▶ [Records provided]

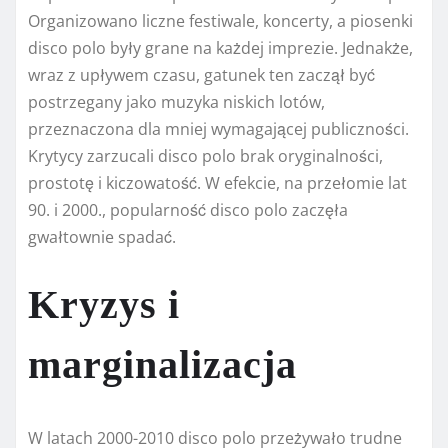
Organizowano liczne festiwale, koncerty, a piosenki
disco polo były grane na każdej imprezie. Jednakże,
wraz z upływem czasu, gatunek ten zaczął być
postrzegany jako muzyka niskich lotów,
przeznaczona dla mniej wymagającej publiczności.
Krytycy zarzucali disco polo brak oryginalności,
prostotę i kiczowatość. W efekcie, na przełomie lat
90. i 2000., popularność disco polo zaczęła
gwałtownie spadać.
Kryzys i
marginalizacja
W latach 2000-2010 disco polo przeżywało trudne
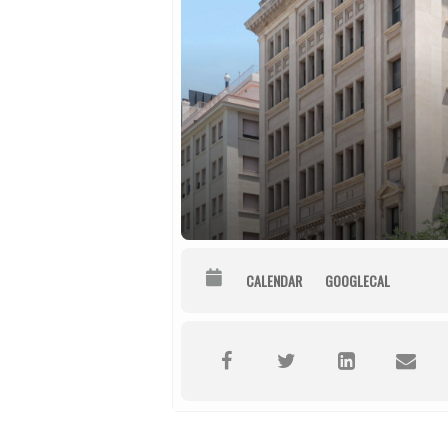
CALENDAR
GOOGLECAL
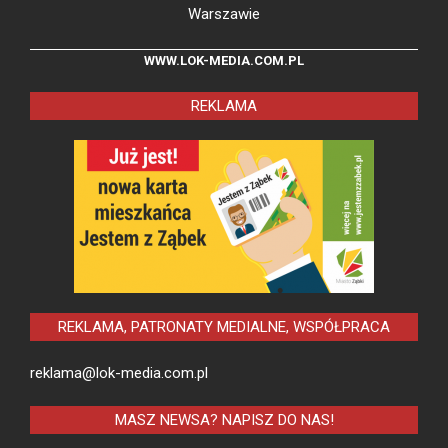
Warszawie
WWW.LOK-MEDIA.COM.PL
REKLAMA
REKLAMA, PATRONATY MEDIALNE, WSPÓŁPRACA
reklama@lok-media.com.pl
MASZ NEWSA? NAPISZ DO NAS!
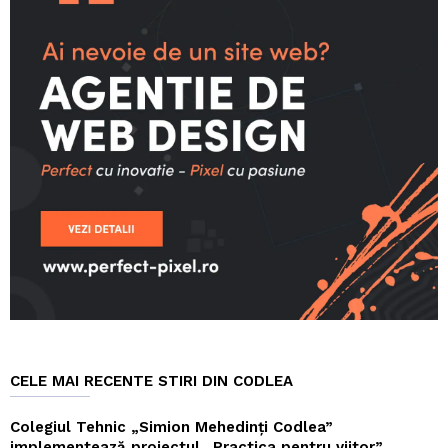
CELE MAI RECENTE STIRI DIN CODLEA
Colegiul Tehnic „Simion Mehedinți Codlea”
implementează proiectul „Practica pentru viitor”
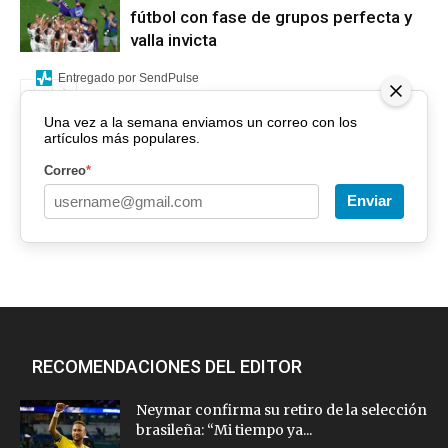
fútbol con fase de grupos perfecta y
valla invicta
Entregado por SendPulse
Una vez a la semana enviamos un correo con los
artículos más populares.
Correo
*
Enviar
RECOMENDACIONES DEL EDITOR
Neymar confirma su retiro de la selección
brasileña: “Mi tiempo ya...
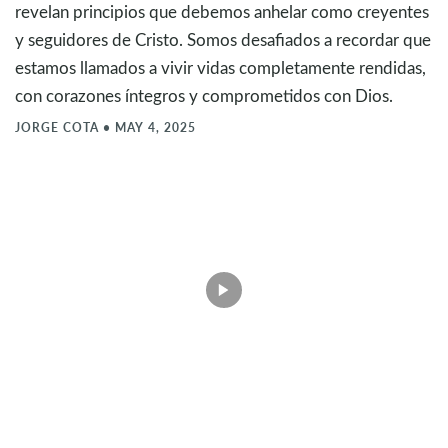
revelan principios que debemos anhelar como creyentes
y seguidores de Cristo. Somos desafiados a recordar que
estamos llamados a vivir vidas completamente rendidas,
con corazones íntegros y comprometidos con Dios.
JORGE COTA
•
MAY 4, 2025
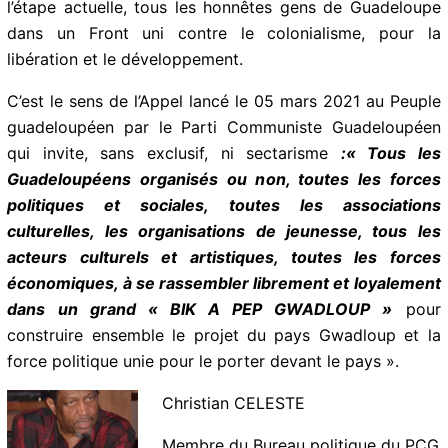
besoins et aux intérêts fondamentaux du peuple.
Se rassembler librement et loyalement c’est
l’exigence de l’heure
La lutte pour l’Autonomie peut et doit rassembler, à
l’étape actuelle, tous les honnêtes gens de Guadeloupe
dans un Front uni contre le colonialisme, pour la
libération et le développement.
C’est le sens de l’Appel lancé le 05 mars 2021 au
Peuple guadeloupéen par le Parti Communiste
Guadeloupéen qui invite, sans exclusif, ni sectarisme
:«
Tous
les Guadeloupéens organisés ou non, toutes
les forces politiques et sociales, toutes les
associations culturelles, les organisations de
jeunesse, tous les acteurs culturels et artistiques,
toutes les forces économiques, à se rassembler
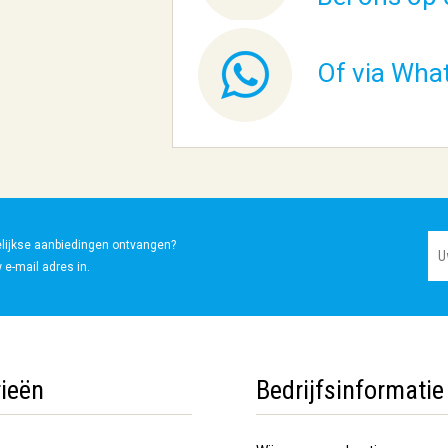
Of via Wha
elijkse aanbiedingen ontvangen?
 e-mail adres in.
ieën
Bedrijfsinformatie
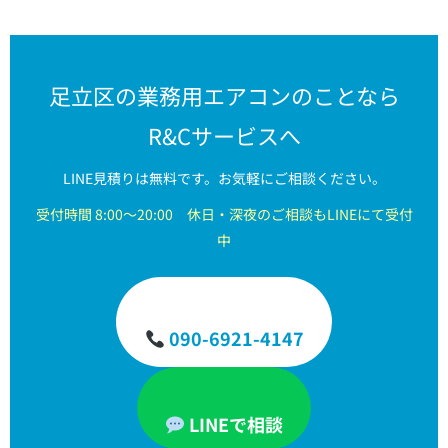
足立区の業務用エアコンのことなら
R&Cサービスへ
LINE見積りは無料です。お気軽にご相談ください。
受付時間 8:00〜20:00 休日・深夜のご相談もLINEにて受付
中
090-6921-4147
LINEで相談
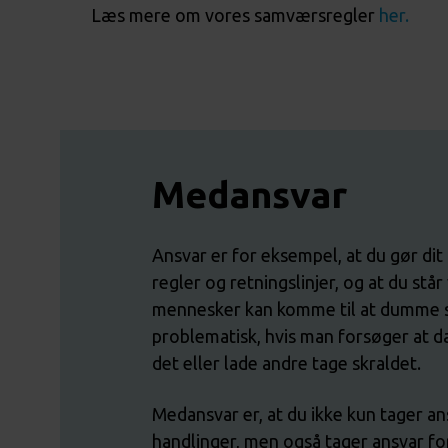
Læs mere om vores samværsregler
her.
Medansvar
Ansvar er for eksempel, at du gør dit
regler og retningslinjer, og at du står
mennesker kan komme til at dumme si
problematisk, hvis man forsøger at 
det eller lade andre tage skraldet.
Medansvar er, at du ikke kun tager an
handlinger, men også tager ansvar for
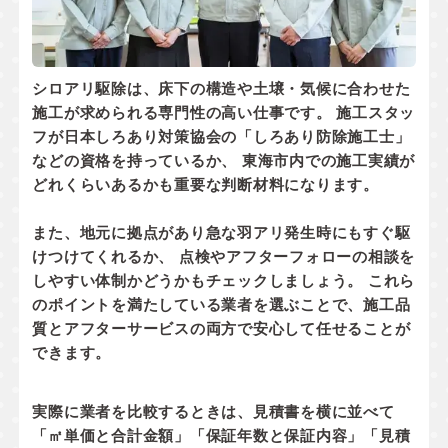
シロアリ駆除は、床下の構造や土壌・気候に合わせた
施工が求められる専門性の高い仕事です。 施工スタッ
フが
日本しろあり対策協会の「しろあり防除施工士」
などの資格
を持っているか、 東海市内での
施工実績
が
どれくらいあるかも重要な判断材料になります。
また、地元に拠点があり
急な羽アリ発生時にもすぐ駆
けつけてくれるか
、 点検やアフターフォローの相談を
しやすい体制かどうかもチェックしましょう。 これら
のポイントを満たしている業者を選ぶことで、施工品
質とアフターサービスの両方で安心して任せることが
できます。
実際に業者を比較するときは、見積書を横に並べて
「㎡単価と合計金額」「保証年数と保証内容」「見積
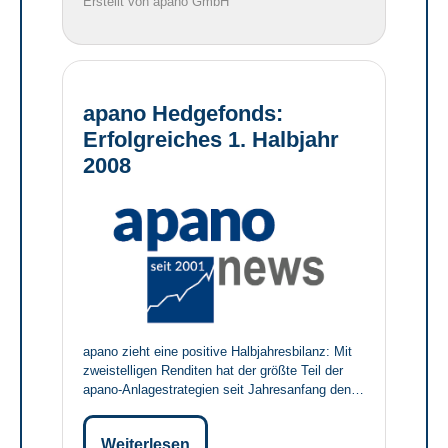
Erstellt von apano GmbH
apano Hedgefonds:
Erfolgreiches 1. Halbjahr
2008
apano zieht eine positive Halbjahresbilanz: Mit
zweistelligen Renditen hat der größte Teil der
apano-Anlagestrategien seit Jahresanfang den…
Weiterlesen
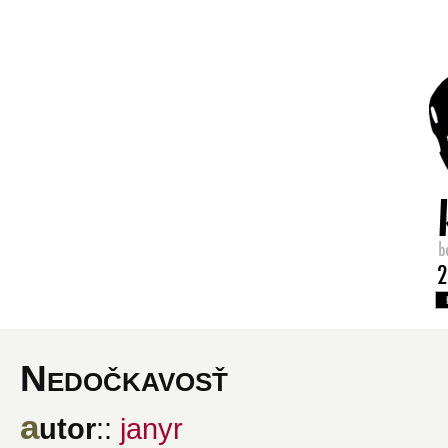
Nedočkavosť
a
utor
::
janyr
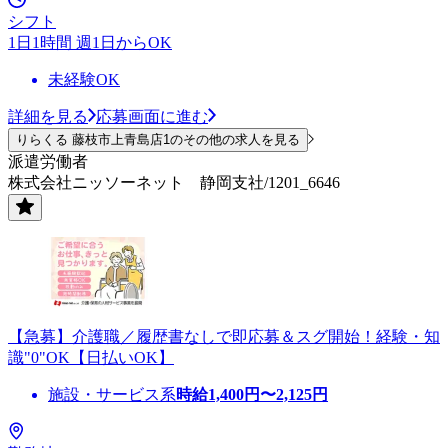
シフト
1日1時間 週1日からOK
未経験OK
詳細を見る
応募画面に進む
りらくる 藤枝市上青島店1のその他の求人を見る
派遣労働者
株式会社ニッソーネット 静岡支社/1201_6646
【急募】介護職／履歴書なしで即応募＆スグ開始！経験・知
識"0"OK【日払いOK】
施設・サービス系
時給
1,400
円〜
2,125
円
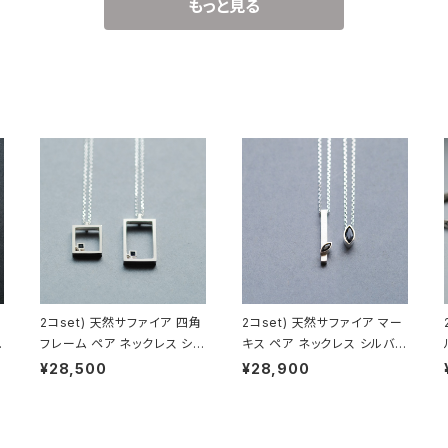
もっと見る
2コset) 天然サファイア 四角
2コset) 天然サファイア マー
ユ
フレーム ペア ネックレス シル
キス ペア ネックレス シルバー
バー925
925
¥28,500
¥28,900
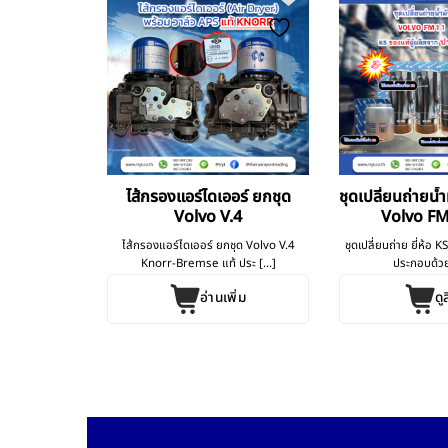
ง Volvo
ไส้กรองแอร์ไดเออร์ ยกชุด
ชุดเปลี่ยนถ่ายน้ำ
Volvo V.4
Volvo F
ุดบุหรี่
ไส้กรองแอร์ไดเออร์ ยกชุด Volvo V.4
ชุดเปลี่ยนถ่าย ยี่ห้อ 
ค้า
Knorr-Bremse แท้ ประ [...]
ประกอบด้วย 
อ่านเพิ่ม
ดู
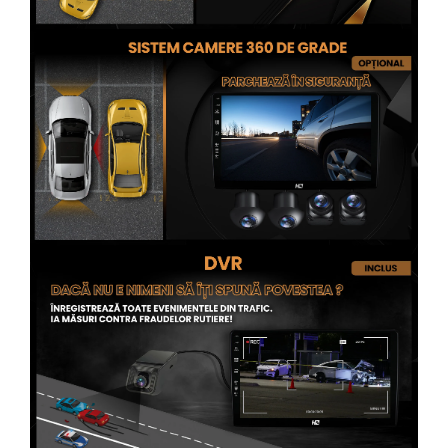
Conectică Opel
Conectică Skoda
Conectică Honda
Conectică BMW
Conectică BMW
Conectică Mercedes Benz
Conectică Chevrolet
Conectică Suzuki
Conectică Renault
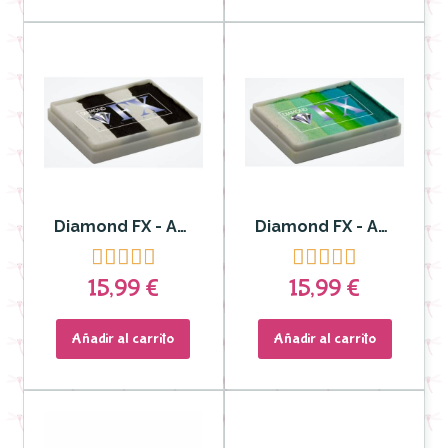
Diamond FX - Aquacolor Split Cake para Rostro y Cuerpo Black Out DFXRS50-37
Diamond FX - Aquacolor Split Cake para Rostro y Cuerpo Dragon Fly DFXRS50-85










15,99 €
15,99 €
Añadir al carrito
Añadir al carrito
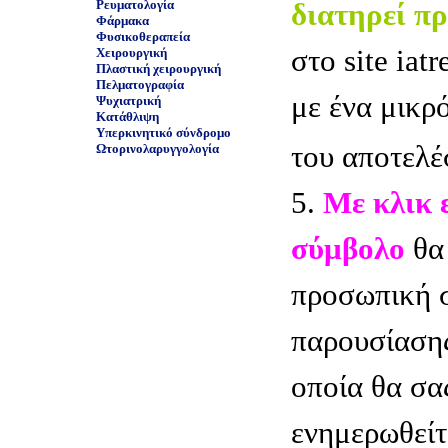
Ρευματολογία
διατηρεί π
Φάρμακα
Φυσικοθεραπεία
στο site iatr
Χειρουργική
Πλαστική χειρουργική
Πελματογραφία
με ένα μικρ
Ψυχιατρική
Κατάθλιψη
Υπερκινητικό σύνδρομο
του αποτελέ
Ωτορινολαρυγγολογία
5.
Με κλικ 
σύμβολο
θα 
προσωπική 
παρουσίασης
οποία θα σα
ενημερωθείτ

▶ [What you should do] An exact retyping of the entries, without images, is the required answer.

▶ [Completed task]
Organizowano liczne festiwale, koncerty, a piosenki
disco polo były grane na każdej imprezie. Jednakże,
wraz z upływem czasu, gatunek ten zaczął być
postrzegany jako muzyka niskich lotów,
przeznaczona dla mniej wymagającej publiczności.
Krytycy zarzucali disco polo brak oryginalności,
prostotę i kiczowatość. W efekcie, na przełomie lat
90. i 2000., popularność disco polo zaczęła
gwałtownie spadać.
Kryzys i
marginalizacja
W latach 2000-2010 disco polo przeżywało trudne
CALENDAR
GOOGLECAL
Warszawie
WWW.LOK-MEDIA.COM.PL
REKLAMA
REKLAMA, PATRONATY MEDIALNE, WSPÓŁPRACA
reklama@lok-media.com.pl
MASZ NEWSA? NAPISZ DO NAS!
CELE MAI RECENTE STIRI DIN CODLEA
Colegiul Tehnic „Simion Mehedinți Codlea”
implementează proiectul „Practica pentru viitor”
fútbol con fase de grupos perfecta y
valla invicta
Entregado por SendPulse
Una vez a la semana enviamos un correo con los
artículos más populares.
Correo
*
Enviar
RECOMENDACIONES DEL EDITOR
Neymar confirma su retiro de la selección
brasileña: “Mi tiempo ya...
revelan principios que debemos anhelar como creyentes
y seguidores de Cristo. Somos desafiados a recordar que
estamos llamados a vivir vidas completamente rendidas,
con corazones íntegros y comprometidos con Dios.
JORGE COTA
•
MAY 4, 2025
besoins et aux intérêts fondamentaux du peuple.
Se rassembler librement et loyalement c’est
l’exigence de l’heure
La lutte pour l’Autonomie peut et doit rassembler, à
l’étape actuelle, tous les honnêtes gens de Guadeloupe
dans un Front uni contre le colonialisme, pour la
libération et le développement.
C’est le sens de l’Appel lancé le 05 mars 2021 au
Peuple guadeloupéen par le Parti Communiste
Guadeloupéen qui invite, sans exclusif, ni sectarisme
:«
Tous
les Guadeloupéens organisés ou non, toutes
les forces politiques et sociales, toutes les
associations culturelles, les organisations de
jeunesse, tous les acteurs culturels et artistiques,
toutes les forces économiques, à se rassembler
Of via Wha
elijkse aanbiedingen ontvangen?
 e-mail adres in.
ieën
Bedrijfsinformatie
足立区の業務用エアコンのことなら
R&Cサービスへ
LINE見積りは無料です。お気軽にご相談ください。
受付時間 8:00〜20:00 休日・深夜のご相談もLINEにて受付
中
090-6921-4147
LINEで相談
Læs mere om vores samværsregler
her.
Medansvar
Ansvar er for eksempel, at du gør dit
regler og retningslinjer, og at du står
mennesker kan komme til at dumme si
problematisk, hvis man forsøger at 
det eller lade andre tage skraldet.
Medansvar er, at du ikke kun tager an
handlinger, men også tager ansvar for
シロアリ駆除は、床下の構造や土壌・気候に合わせた
施工が求められる専門性の高い仕事です。 施工スタッ
フが
日本しろあり対策協会の「しろあり防除施工士」
などの資格
を持っているか、 東海市内での
施工実績
が
どれくらいあるかも重要な判断材料になります。
また、地元に拠点があり
急な羽アリ発生時にもすぐ駆
けつけてくれるか
、 点検やアフターフォローの相談を
しやすい体制かどうかもチェックしましょう。 これら
のポイントを満たしている業者を選ぶことで、施工品
質とアフターサービスの両方で安心して任せることが
できます。
実際に業者を比較するときは、見積書を横に並べて
「㎡単価と合計金額」「保証年数と保証内容」「見積
Erstellt von apano GmbH
apano Hedgefonds:
Erfolgreiches 1. Halbjahr
2008
apano zieht eine positive Halbjahresbilanz: Mit
zweistelligen Renditen hat der größte Teil der
apano-Anlagestrategien seit Jahresanfang den…
Weiterlesen
Nedočkavosť
a
utor
::
janyr
シフト
1日1時間 週1日からOK
未経験OK
詳細を見る
応募画面に進む
りらくる 藤枝市上青島店1のその他の求人を見る
派遣労働者
株式会社ニッソーネット 静岡支社/1201_6646
【急募】介護職／履歴書なしで即応募＆スグ開始！経験・知
識"0"OK【日払いOK】
施設・サービス系
時給
1,400
円〜
2,125
円
もっと見る
2コset) 天然サファイア 四角
2コset) 天然サファイア マー
ユ
フレーム ペア ネックレス シル
キス ペア ネックレス シルバー
バー925
925
¥28,500
¥28,900
ง Volvo
ไส้กรองแอร์ไดเออร์ ยกชุด
ชุดเปลี่ยนถ่ายน้ำ
Volvo V.4
Volvo F
ุดบุหรี่
ไส้กรองแอร์ไดเออร์ ยกชุด Volvo V.4
ชุดเปลี่ยนถ่าย ยี่ห้อ 
ค้า
Knorr-Bremse แท้ ประ [...]
ประกอบด้วย 
อ่านเพิ่ม
ดู
Conectică Opel
Conectică Skoda
Conectică Honda
Conectică BMW
Conectică BMW
Conectică Mercedes Benz
Conectică Chevrolet
Conectică Suzuki
Conectică Renault
Diamond FX - Aquacolor Split Cake para Rostro y Cuerpo Black Out DFXRS50-37
Diamond FX - Aquacolor Split Cake para Rostro y Cuerpo Dragon Fly DFXRS50-85










15,99 €
15,99 €
Añadir al carrito
Añadir al carrito
Ρευματολογία
διατηρεί π
Φάρμακα
Φυσικοθεραπεία
στο site iatr
Χειρουργική
Πλαστική χειρουργική
Πελματογραφία
με ένα μικρ
Ψυχιατρική
Κατάθλιψη
Υπερκινητικό σύνδρομο
του αποτελέ
Ωτορινολαρυγγολογία
5.
Με κλικ 
σύμβολο
θα 
προσωπική 
παρουσίασης
οποία θα σα
ενημερωθείτ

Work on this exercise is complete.